Читать «Ташкент — город хлебный» онлайн - страница 49
Александр Сергеевич Неверов
И Мишка сказал, как большой, настоящий мужик;
— Я тоже сидел не хуже вашего, ночью в степях один ночевал, пешком шел.
— Как же ты шел?
— Шел вот, нужда заставила,
— Болтаешь, не знай чего! — покосились мужики.
Мишка поправил старый отцовский картуз, начал рассказывать, как его бросили товарищи, как он ночевал одну ночь прямо в степи, а другую — в будке, и никого с ним не было. Потом попался машинист товарищ Кондратьев, посадил его на паровоз, поил чаем из своего чайника и хлебца немножко давал. Будь таких людей побольше, давно бы все доехали.
Рассказывал Мишка спокойно, голосом уверенным, твердым, и сам от этого казался ростом выше. Мужики слушали внимательно, задние подвинулись ближе, смотрели в лицо рассказчику, а он, довольный и сытый от съеденного хлеба, помахивая парой чулок, стоял среди мужиков, как маленький проповедник, укрепляющий верой и бодростью на далекий неоконченный путь.
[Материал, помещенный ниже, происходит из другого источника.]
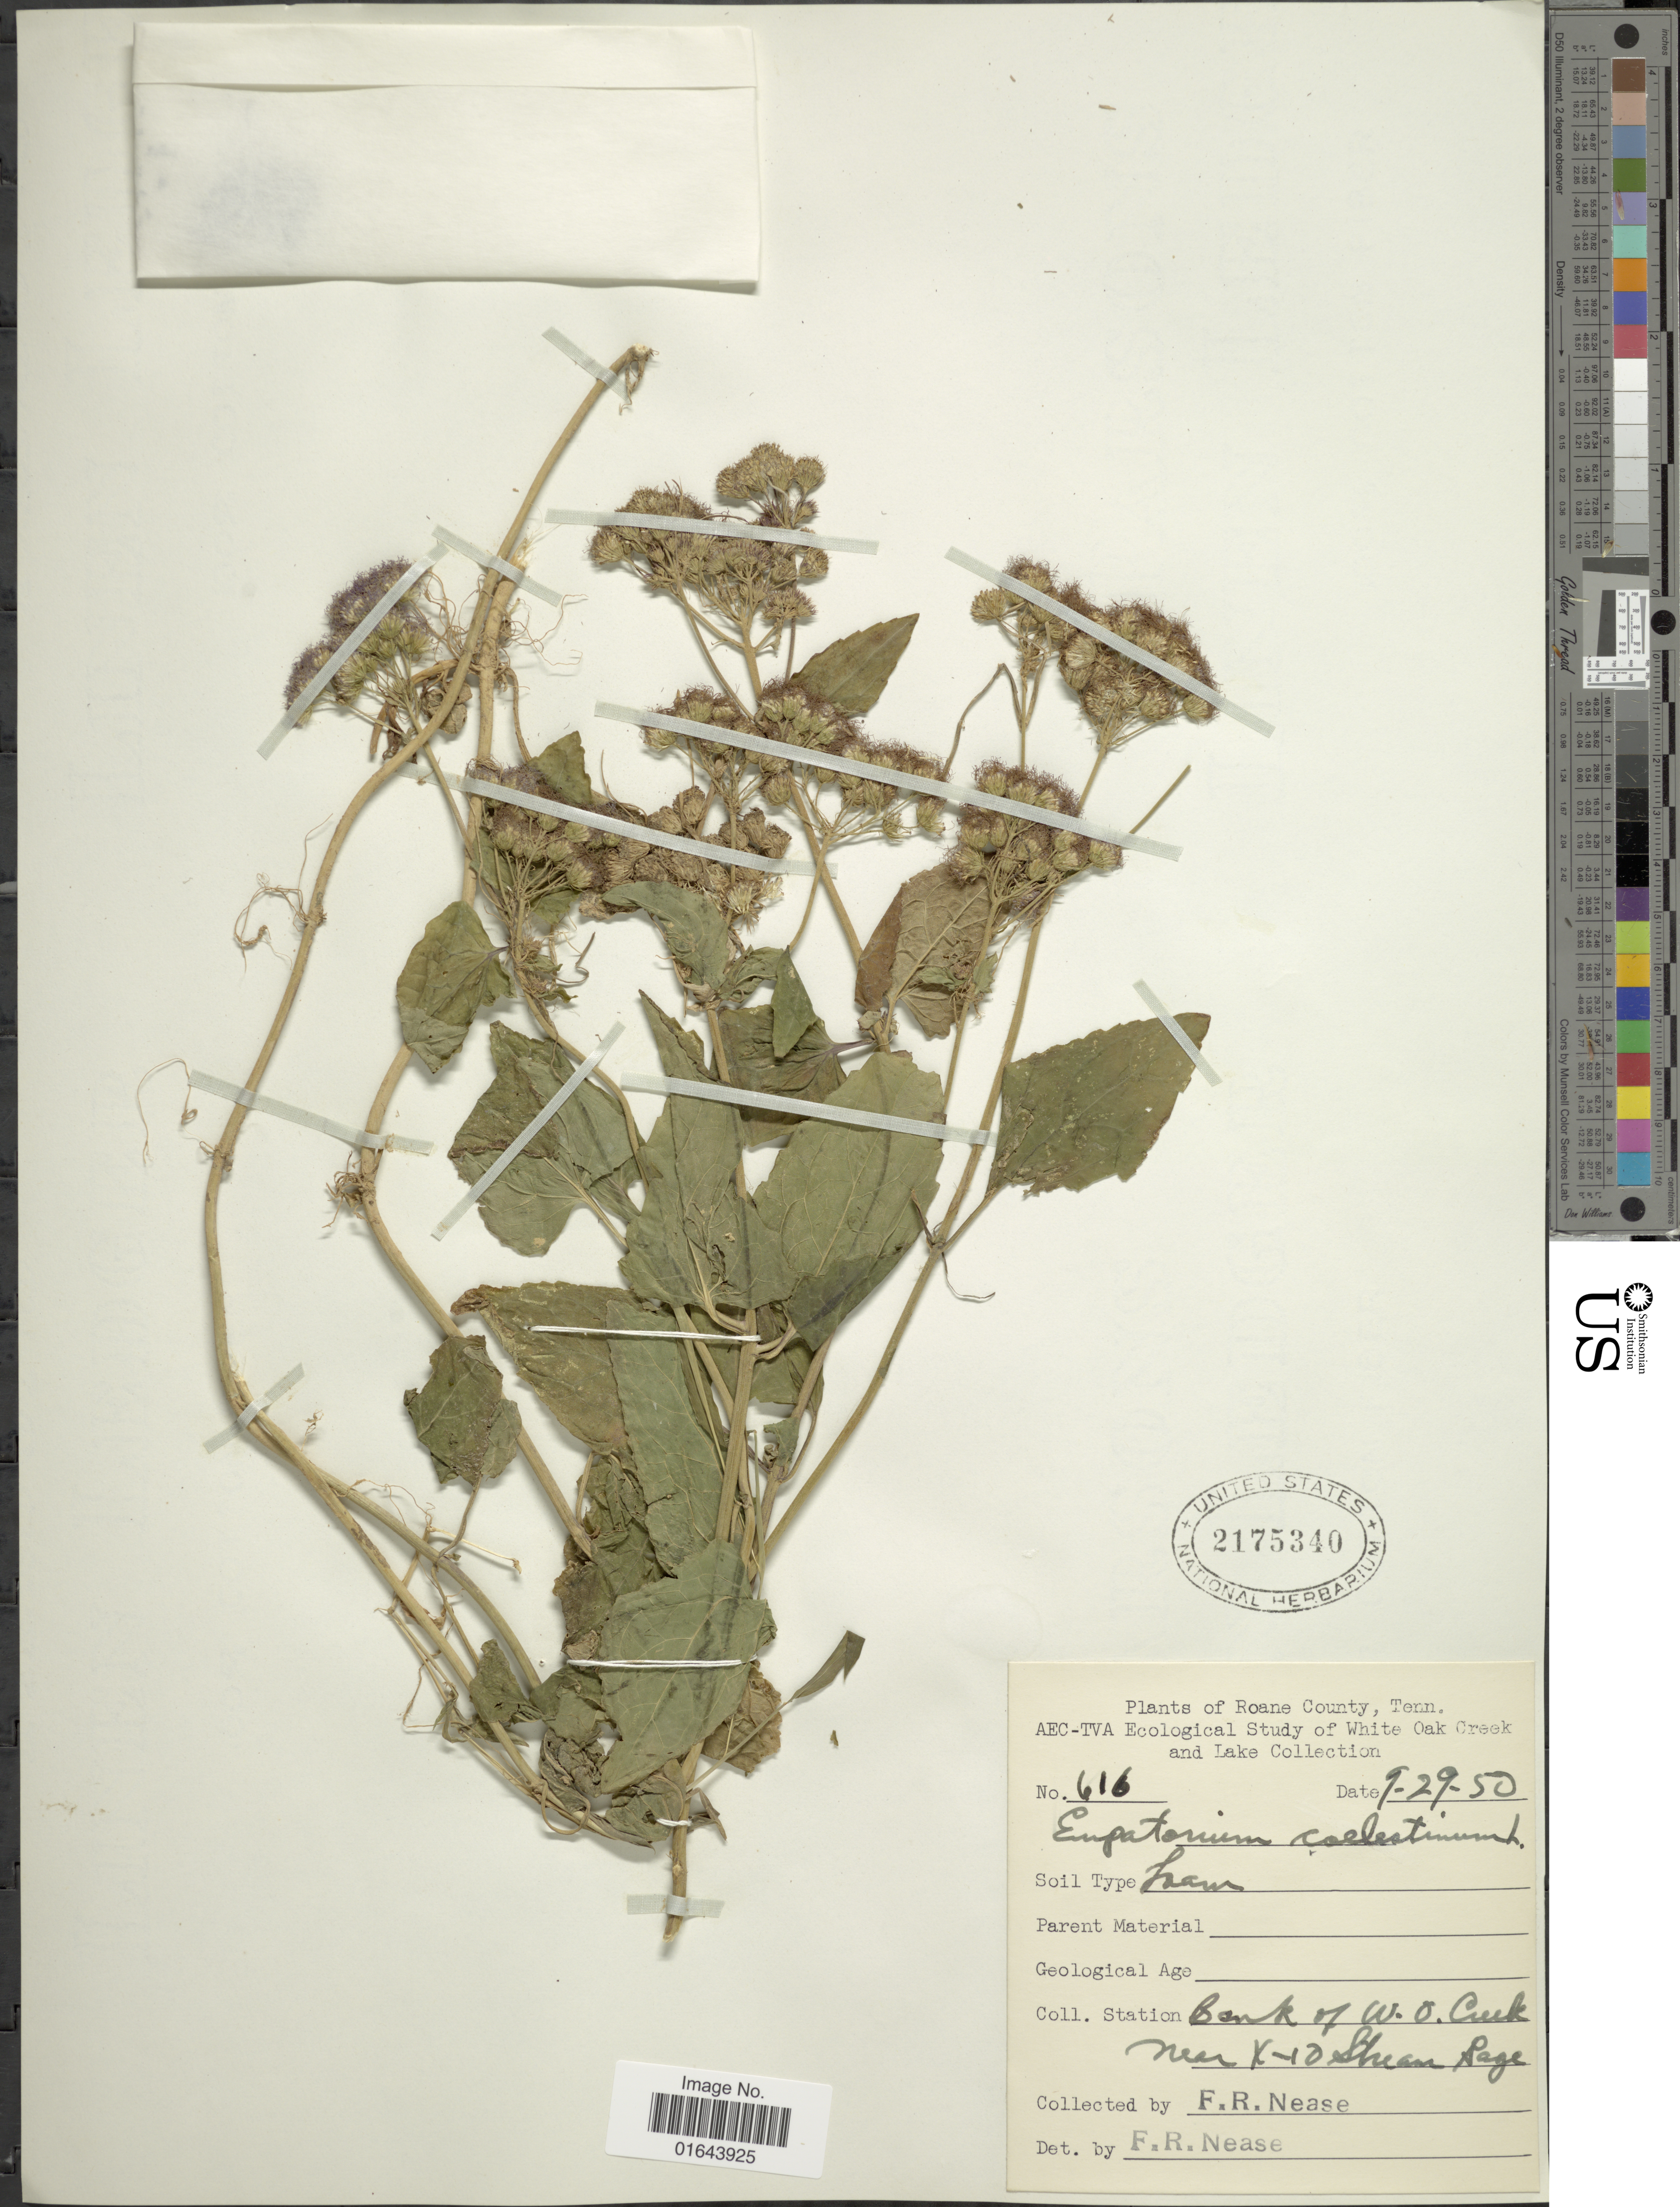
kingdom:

Увлеченный вниманием, начал хвалиться:
— Пойду сейчас на паровоз сяду!
— На какой паровоз?
— К товарищу Кондратьеву.
И пошел.
Обернулся к мужикам, подумал:
— Завидно им маленько!..
Бегали два паровоза маневровых, резко гудели свистки, отцеплялись вагоны, лязгали буфера. Паровозам подсвистывали стрелочники в тоненькие рожки. Увидя кондуктора с двумя флажками за поясом, Мишка спросил:
— Это, товарищ, куда паровозы пойдут?
— К матери в штаны! — сказал кондуктор.
— Ну?
— Вот тебе и ну!
Оба засмеялись.
Кондуктор пошел дальше, а Мишка стоял на горячей рельсе босыми ногами. Мимо прошел красноармеец с винтовкой, Мишке и с ним захотелось поговорить:
— Товарищ, сколько сейчас часов?
— А тебе сколько надо?
— Два есть после обеда?
— Есть! — сказал красноармеец. — Два больших и третий маленький.
Мишка не сердился: шутят с ним, и сам он шутит. Вчера маленько напугался, нынче после пищи веселее стало. Хорошо, если бы каждый день съедать по такому куску…
Около будки стоял стрелочник с медным рожком в руке. Рожок был начищенный, светлый, а стрелочник — с большой бородой и глазами не сердитый. Подошел Мишка поближе к нему, от нечего делать сказал:
— Товарищ, ножик не купишь у меня?
— Зачем мне его?
— Можа, годится куда.
— Ну-ка, покажи!
Прежде чем отдать ножик, Мишка поднял с земли толстую щепку.
— Порежь, попробую, как бритва берет!..
Попробовал стрелочник — ножик острый.
— А ты его не украл?
Мишка обиделся: это же его собственный ножик, отец покойный привез из солдатов, и, если бы не нужда, он бы его ни за что не продал, потому что таких ножей не найдешь, особенно здесь. Даже в Бузулуке у них, наверное, нет таких…
— В каком Бузулуке?
— Город такой, меньше Самары!
Разговаривали долго.
Ножик Мишка не продал, но не было пока и нужды большой. Кое-где он протягивал руку за милостыней, снимал старый отцовский картуз и спокойно, совсем не жалобно, говорил:
— Дайте кусочек хлебца!
Ему кричали:
— А ну тебя к чертям, мальчишка, надоели вы, как собаки!
Раньше бы Мишка рассердился, но теперь просил он не от голода, не от пустых голодных кишок — маленько озорничал: в кармане у него лежал маленький кусочек, и ходить с ним было не страшно. Только в одном вагоне сразу два человека раздобрились; один, читавший книжку, бросил яблочную сердцевину с большим червяком, а другой в синих очках насыпал подол арбузных корок. Мишка обрадовался, ел арбузные корки прямо с кожурой, раздулся и, лениво шатаясь с отяжелевшим брюхом, совсем не заметил, как день наклонился к вечеру: легли вечерние тени, зажглись фонари.